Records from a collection
-- Opening Marker --

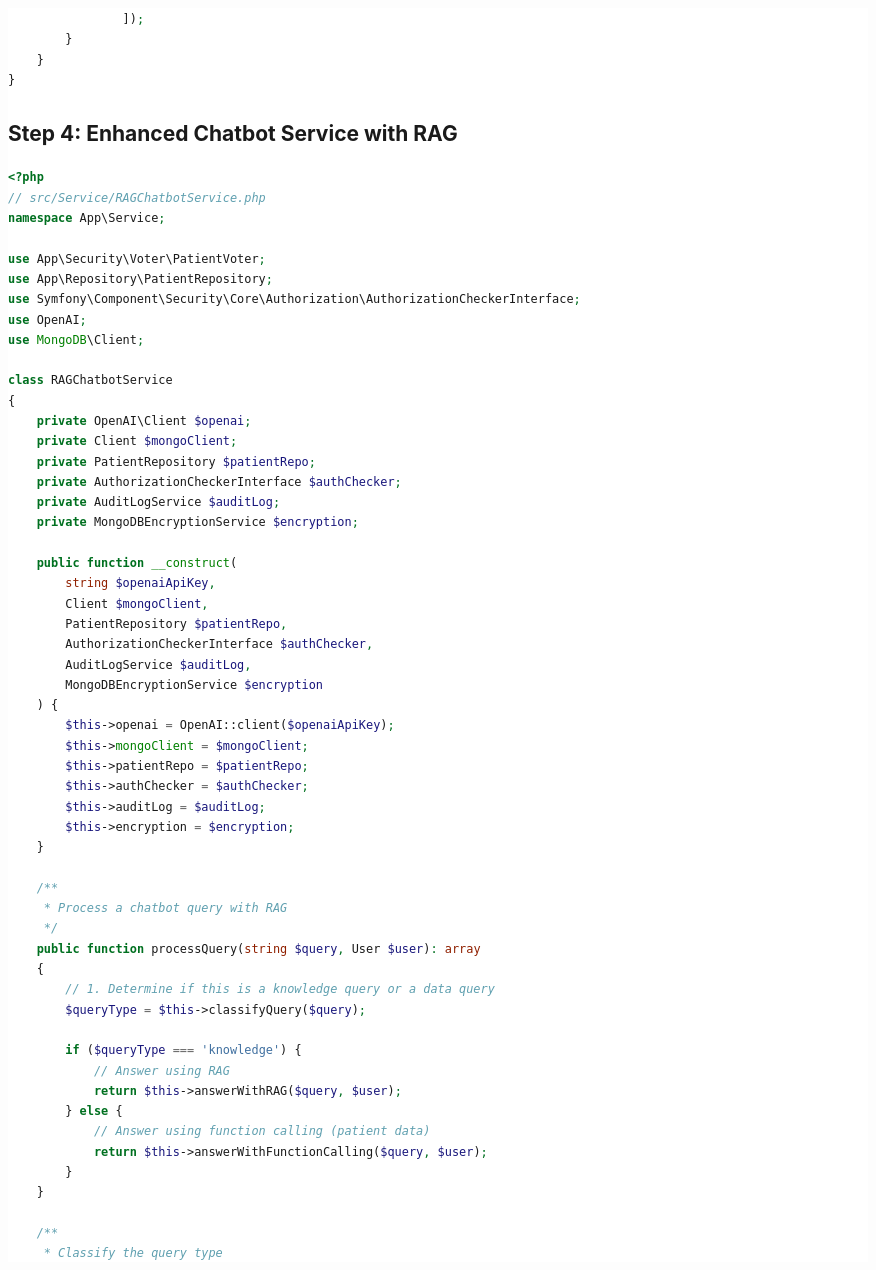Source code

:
 ```php
                ]);
        }
    }
}
```

## Step 4: Enhanced Chatbot Service with RAG

```php
<?php
// src/Service/RAGChatbotService.php
namespace App\Service;

use App\Security\Voter\PatientVoter;
use App\Repository\PatientRepository;
use Symfony\Component\Security\Core\Authorization\AuthorizationCheckerInterface;
use OpenAI;
use MongoDB\Client;

class RAGChatbotService
{
    private OpenAI\Client $openai;
    private Client $mongoClient;
    private PatientRepository $patientRepo;
    private AuthorizationCheckerInterface $authChecker;
    private AuditLogService $auditLog;
    private MongoDBEncryptionService $encryption;

    public function __construct(
        string $openaiApiKey,
        Client $mongoClient,
        PatientRepository $patientRepo,
        AuthorizationCheckerInterface $authChecker,
        AuditLogService $auditLog,
        MongoDBEncryptionService $encryption
    ) {
        $this->openai = OpenAI::client($openaiApiKey);
        $this->mongoClient = $mongoClient;
        $this->patientRepo = $patientRepo;
        $this->authChecker = $authChecker;
        $this->auditLog = $auditLog;
        $this->encryption = $encryption;
    }

    /**
     * Process a chatbot query with RAG
     */
    public function processQuery(string $query, User $user): array
    {
        // 1. Determine if this is a knowledge query or a data query
        $queryType = $this->classifyQuery($query);
        
        if ($queryType === 'knowledge') {
            // Answer using RAG
            return $this->answerWithRAG($query, $user);
        } else {
            // Answer using function calling (patient data)
            return $this->answerWithFunctionCalling($query, $user);
        }
    }
    
    /**
     * Classify the query type
```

-- Closing Marker --

# Aim of the task:
Tally the lines above containing "AuditLogService". Answer with the count only.

# Response area:
2